Afghanistan, il buco nero sulle vittime civili

Nel nuovo dossier che Amnesty International dedica all'Afghanistan si torna a discutere sulle vittime civili. Avevamo imparato dal'ultimo rapporto di Unama che era la guerriglia talebana la responsabile del maggior numero di vittime ma Left in the Dark- un titolo che da solo spiega molte cose - punta il dito sulle responsabilità occidentali e dunque sulla qualità (i numeri sono comunque alti) di un intervento fatto all'insegna del rispetto dei diritti degli afgani. Il dossier, che si concentra in particolare su attacchi aerei e sui raid notturni compiuti dalle forze statunitensi, denuncia che persino ciò che appare come un crimine di guerra è rimasto impunito. La ricerca, attraverso interviste a vittime e parenti, dice che nessuno dei casi esaminati, riguardanti oltre 140 civili afgani uccisi, è stato sottoposto a indagine da parte della giustizia militare americana.

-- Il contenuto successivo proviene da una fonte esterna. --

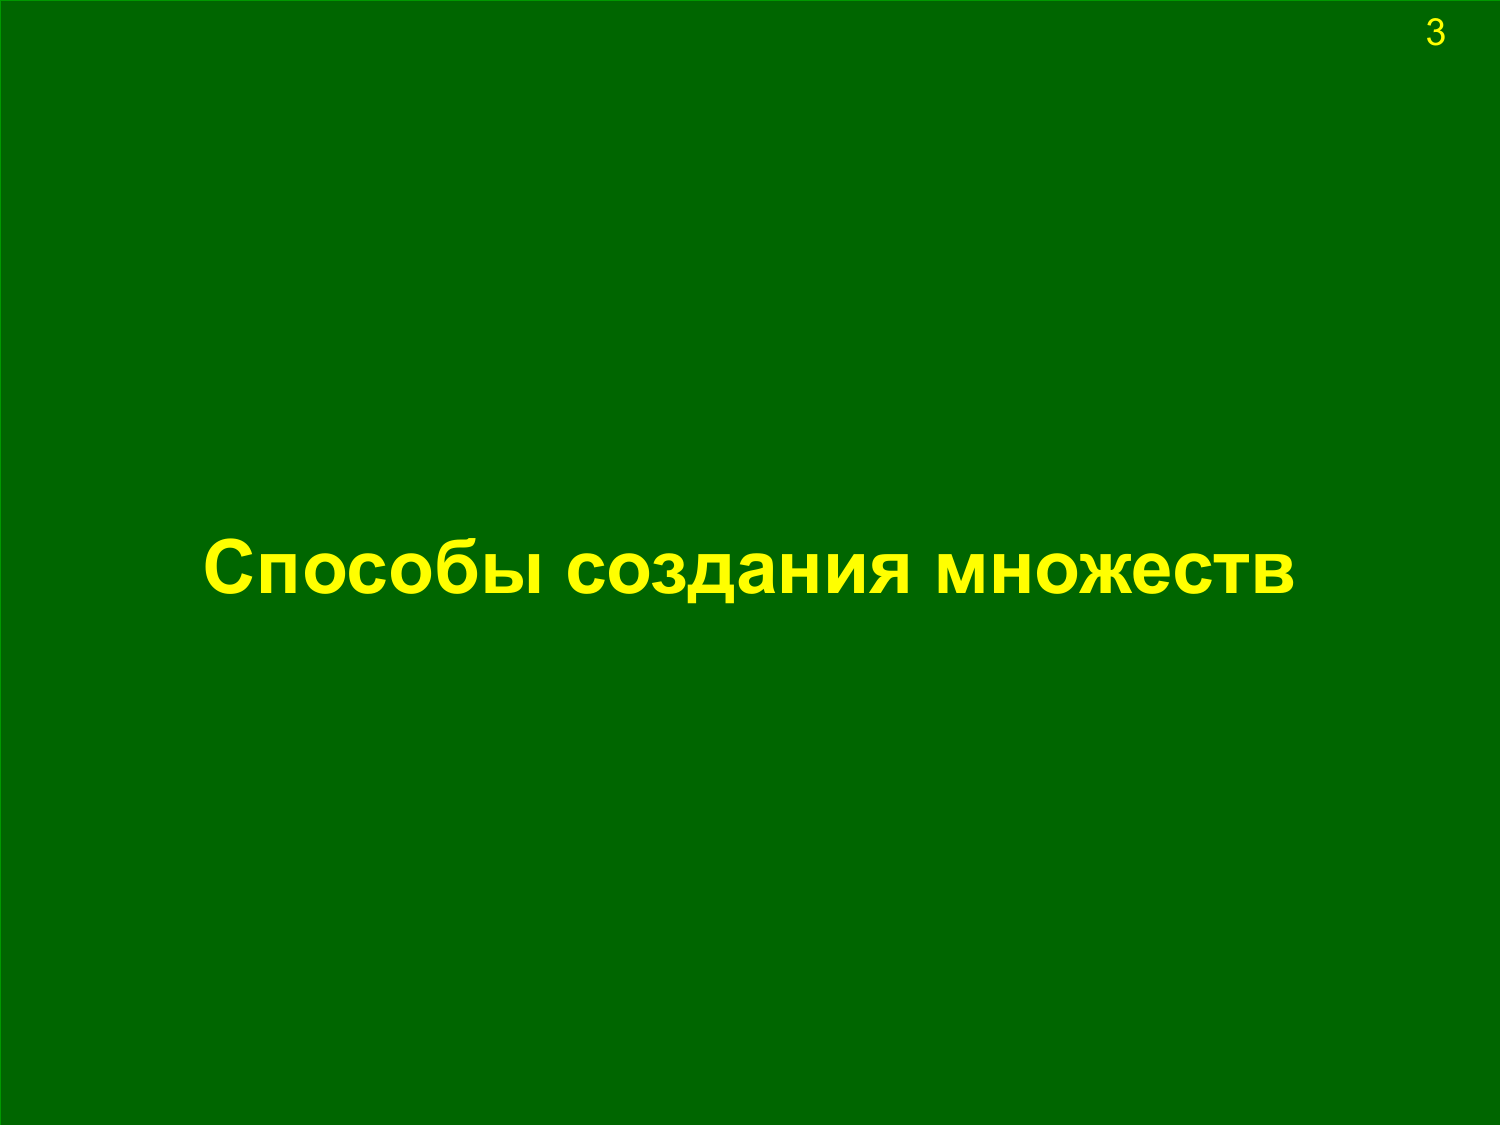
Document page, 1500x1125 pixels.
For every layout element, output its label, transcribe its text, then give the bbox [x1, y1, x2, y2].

title Способы создания множеств [75, 473, 1425, 662]
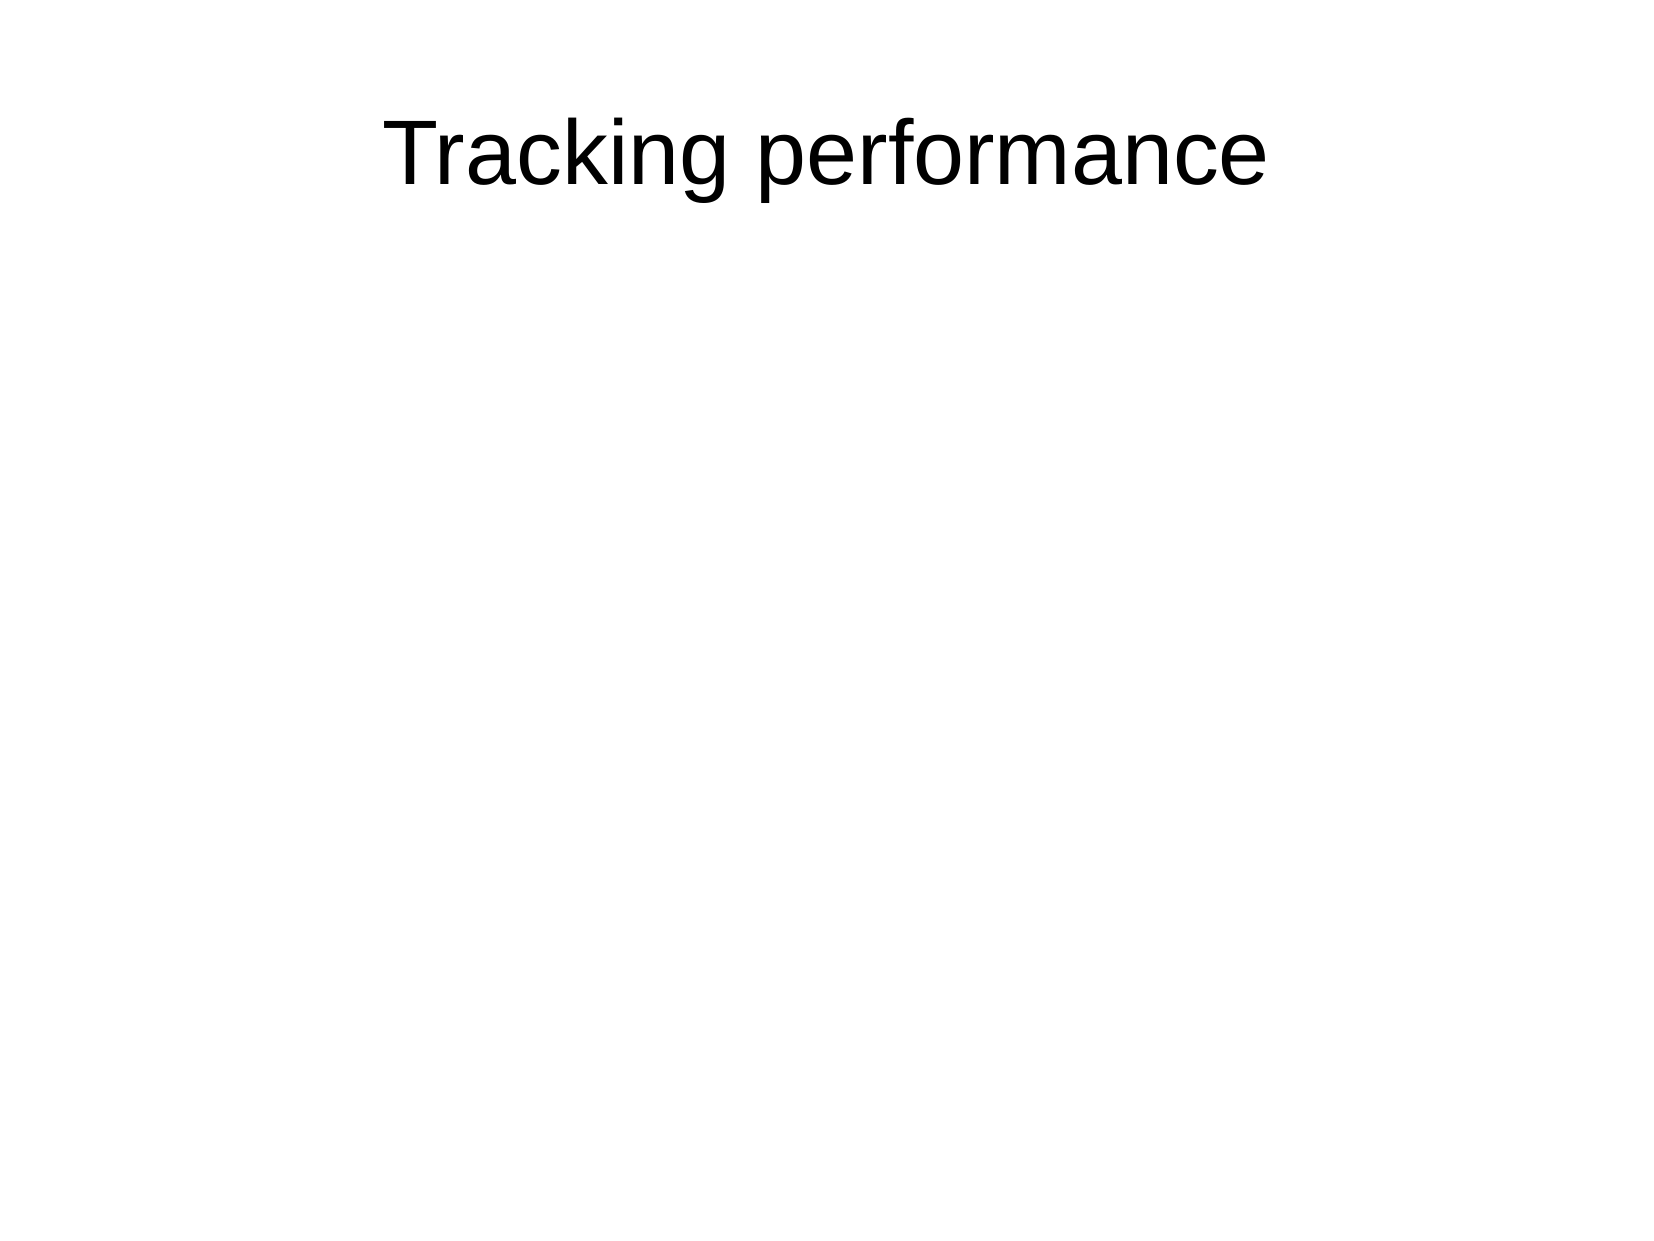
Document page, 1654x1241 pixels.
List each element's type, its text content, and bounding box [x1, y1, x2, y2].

title Tracking performance [82, 49, 1571, 257]
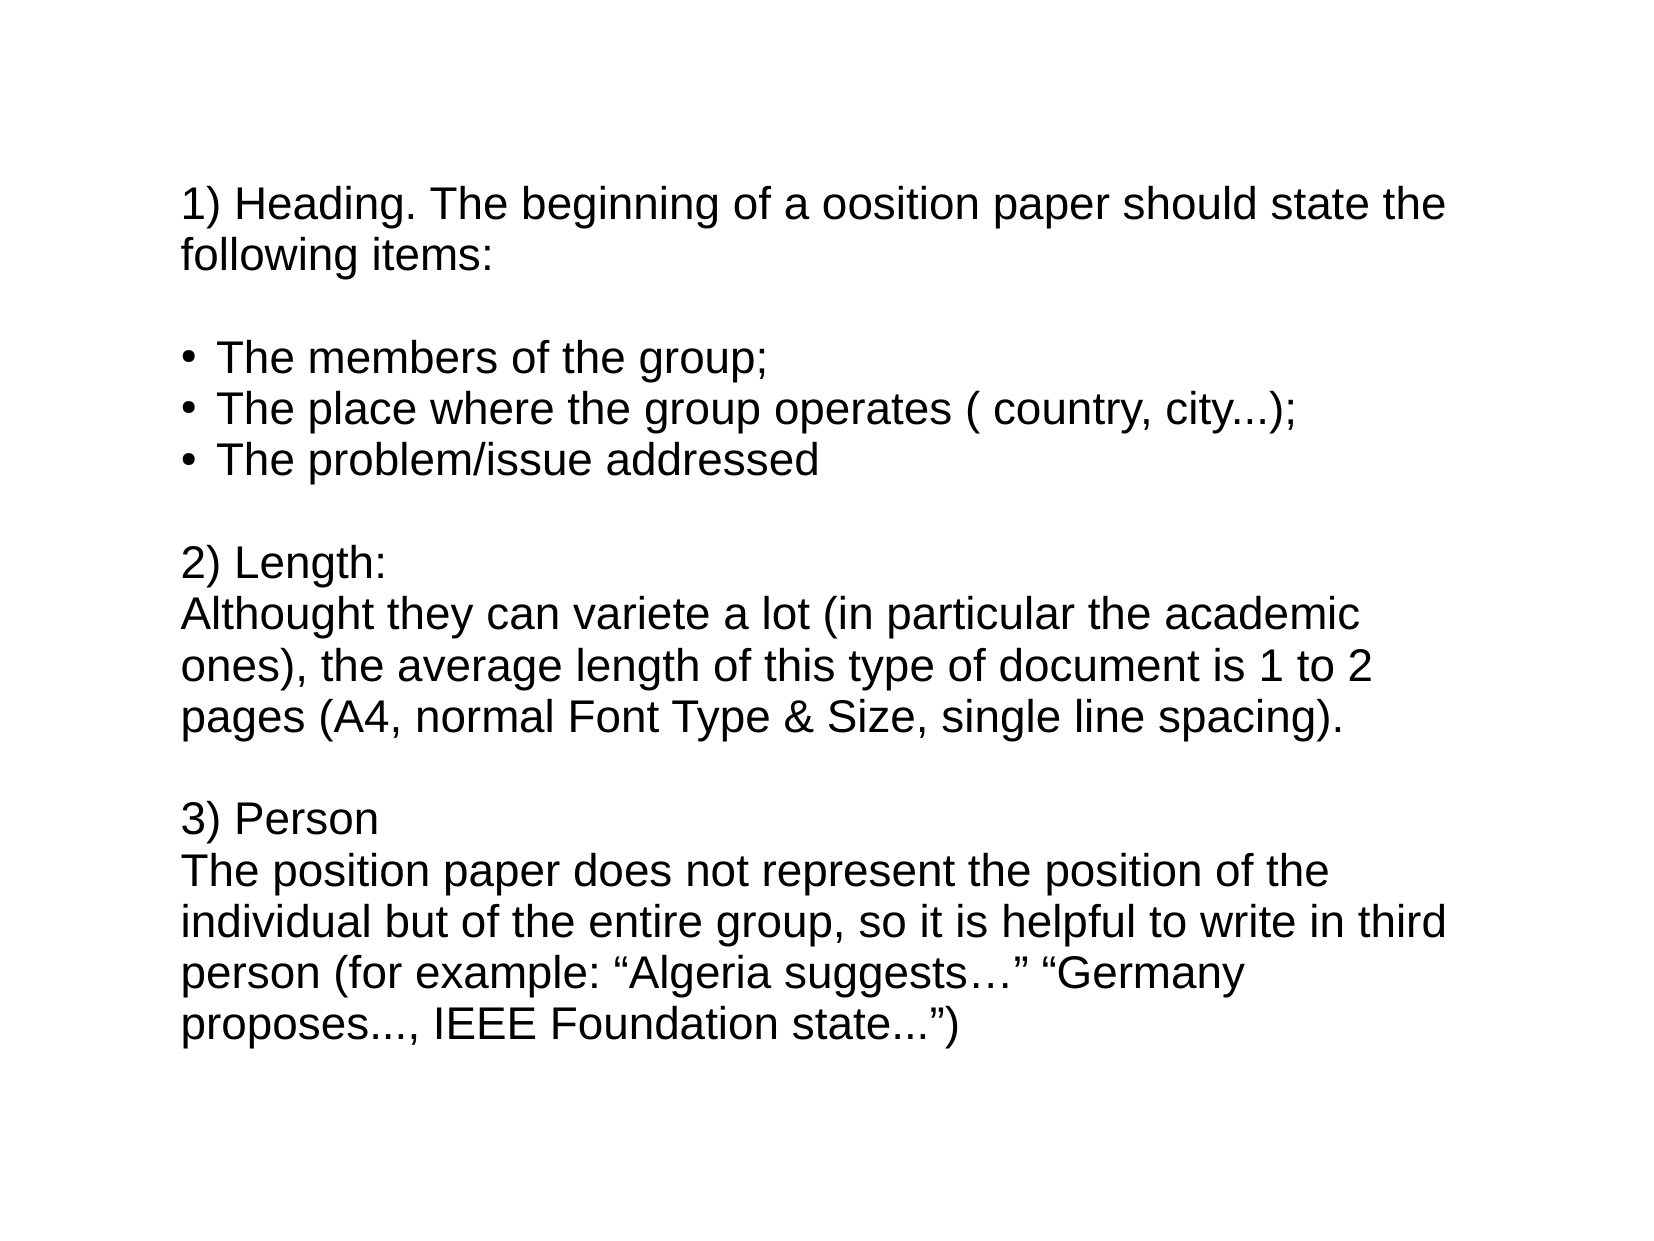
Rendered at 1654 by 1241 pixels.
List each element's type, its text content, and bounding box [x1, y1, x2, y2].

text_box 1) Heading. The beginning of a oosition paper should state the following items: The members of the group; The place where the group operates ( country, city...); The problem/issue addressed 2) Length: Althought they can variete a lot (in particular the academic ones), the average length of this type of document is 1 to 2 pages (A4, normal Font Type & Size, single line spacing). 3) Person The position paper does not represent the position of the individual but of the entire group, so it is helpful to write in third person (for example: “Algeria suggests…” “Germany proposes..., IEEE Foundation state...”) [165, 170, 1513, 1141]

AI ha indagato 10 operazioni militari Usa tra il 2009 e il 2013 in cui sono morti oltre 140 civili tra cui donne incinte e almeno 50 bambini, intervistando 125 testimoni, feriti e loro familiari, tra cui anche persone che in precedenza non avevano voluto parlare con nessuno. Su due dei 10 casi - un raid delle Forze speciali contro un'abitazione nella provincia di Paktia, nel 2010, e una serie di sparizioni forzate, torture e uccisioni avvenute nei distretti di Nerkh e Maidan Shahr, nella provincia di Wardak, tra il novembre 2012 e il febbraio 2013 - esistono prove abbondanti e stringenti di crimini di guerra secondo AI. Nessuno però è mai stato indagato.

Amnesty sollecita il futuro governo di Kabul (l'accordo è vicino) ad assicurarsi che, per fare luce sulle uccisioni dei civili, sia garantita la possibilità di indagini certe in ogni futuro accordo bilaterale con Nato e Usa.